Thursday, 20 August 2009
A Doll's House
Henrik Ibsen's A Doll's House is a wonderful play, cutting, with great economy of words, through the lies and hypocrisy of a Victorian marriage. I saw it performed in London last autumn and made some notes afterwards;
a) Christina and Nils were forced apart by circumstances, chiefly economic circumstances, although the never ceased to be attracted one to the other. In order to support her mother and brothers, Christina entered into a loveless marriage. Now her husband is dead she has come to town, not just to look for employment, but to make contact with the lover of her youth. Here one needs to pay particular attention to their conversation in Act Three, where she tells Nils that they are both castaways clinging to the wreck of their lives, and they should join forces because they need each other. For Nils this turns into a moment of recognition and reformation. His former absence of morals, his opportunism and his cynicism, were all born out of disappointment and anger at having lost Christina in the first place.

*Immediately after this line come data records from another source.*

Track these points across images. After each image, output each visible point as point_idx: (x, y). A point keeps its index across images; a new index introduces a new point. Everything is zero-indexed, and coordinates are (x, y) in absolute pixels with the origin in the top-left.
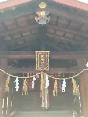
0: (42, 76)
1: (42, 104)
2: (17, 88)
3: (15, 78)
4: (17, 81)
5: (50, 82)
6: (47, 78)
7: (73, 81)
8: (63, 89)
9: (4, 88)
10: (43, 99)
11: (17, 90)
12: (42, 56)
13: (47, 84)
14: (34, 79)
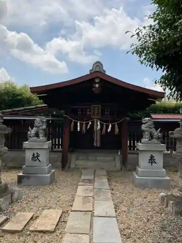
0: (95, 122)
1: (95, 142)
2: (79, 129)
3: (77, 123)
4: (78, 124)
5: (101, 126)
6: (99, 123)
7: (116, 125)
8: (109, 130)
9: (70, 129)
10: (95, 139)
11: (79, 130)
12: (96, 108)
13: (99, 127)
14: (90, 123)
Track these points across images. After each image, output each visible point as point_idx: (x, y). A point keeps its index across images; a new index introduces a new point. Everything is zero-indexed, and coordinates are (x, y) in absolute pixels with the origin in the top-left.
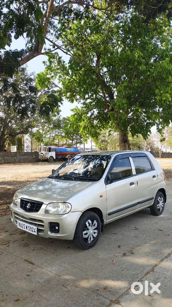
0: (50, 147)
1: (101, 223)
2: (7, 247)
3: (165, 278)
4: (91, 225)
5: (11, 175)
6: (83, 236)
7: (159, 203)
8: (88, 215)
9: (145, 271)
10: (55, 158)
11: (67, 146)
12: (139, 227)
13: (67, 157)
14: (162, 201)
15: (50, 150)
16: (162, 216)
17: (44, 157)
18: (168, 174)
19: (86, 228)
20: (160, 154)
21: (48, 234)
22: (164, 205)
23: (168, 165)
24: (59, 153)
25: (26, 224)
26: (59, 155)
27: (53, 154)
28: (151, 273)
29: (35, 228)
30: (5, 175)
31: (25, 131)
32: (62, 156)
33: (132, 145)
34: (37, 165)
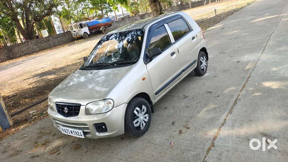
0: (80, 23)
1: (150, 105)
2: (58, 156)
3: (228, 151)
4: (140, 112)
5: (49, 63)
6: (135, 125)
7: (202, 63)
8: (134, 103)
9: (206, 148)
10: (89, 33)
11: (98, 18)
12: (187, 94)
13: (101, 29)
14: (205, 60)
15: (81, 26)
16: (206, 75)
17: (77, 35)
18: (202, 24)
19: (135, 117)
20: (190, 5)
21: (97, 135)
22: (207, 63)
23: (200, 15)
24: (92, 27)
25: (70, 129)
26: (92, 30)
27: (86, 30)
28: (212, 148)
29: (80, 131)
30: (43, 64)
31: (50, 13)
32: (95, 30)
33: (162, 1)
34: (74, 44)
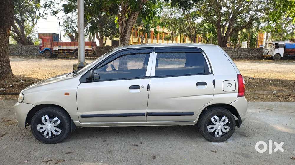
0: (277, 42)
4: (48, 121)
6: (38, 129)
7: (214, 124)
10: (282, 56)
14: (224, 124)
15: (277, 46)
24: (290, 50)
26: (289, 53)
27: (281, 51)
32: (293, 54)
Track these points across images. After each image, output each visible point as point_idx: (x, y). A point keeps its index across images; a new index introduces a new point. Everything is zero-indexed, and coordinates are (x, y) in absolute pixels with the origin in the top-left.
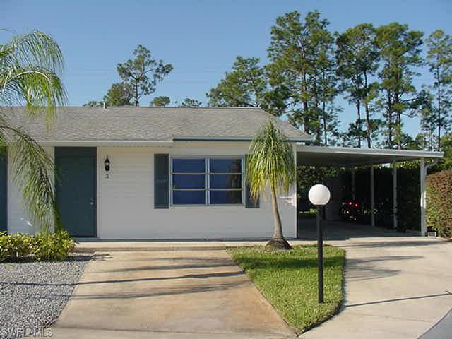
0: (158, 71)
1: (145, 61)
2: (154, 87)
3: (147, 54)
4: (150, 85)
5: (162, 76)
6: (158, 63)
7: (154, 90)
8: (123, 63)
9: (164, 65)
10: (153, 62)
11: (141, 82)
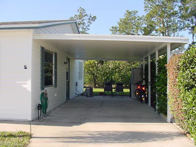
0: (90, 20)
1: (83, 15)
2: (88, 28)
3: (84, 12)
4: (87, 27)
5: (92, 22)
6: (89, 16)
7: (89, 29)
8: (73, 17)
9: (92, 17)
10: (87, 15)
11: (82, 25)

b) Christina has come to understand that that the Helmers' marriage cannot continue on the basis of lies and deception, and that Nils' letter will provide the necessary catharsis. Remember what she says to Nils: "...it's quite incredible the things I've witnessed in this house in the last twenty-four hours. Helmer must know everything. This unhappy secret must come out. Those two must have the whole thing out between them. All this secrecy and deception, it just can't go on."
c) Christina's epiphany, her moment of revelation, is the key dramatic moment in the whole play. She has been considering killing herself to avoid bringing disgrace on her husband, though all of her sacrifices and her deceptions, the way in which she obtained the loan in the first place, were solely for his benefit. She is convinced that Torvald loves her enough to be prepared to make his own sacrifice; to reject Nils attempts at blackmail; to make things public and take the whole blame on himself. After all, did he not just say before reading the letter "...I wish you were threatened by some terrible danger so I could risk everything, body and soul, for your sake." But he does not; he proposes to give in, while continuing to blame Nora, even saying that she will not be allowed to bring up her own children.
Now she knows the truth. At that point she begins to stop loving Torvald. Any residual feeling is killed by his feelings of relief when Nils returns the IOU; his assumption that things can now return as they were; that Nora will once again become his 'little song bird.' She tells him that is impossible, that she has been treated for too long as a plaything, living in a Doll's House. In those crucial moments she growns up and beyond Nils and their sham marriage, breaking the confines and restrictions of her Doll's House forever. She is free.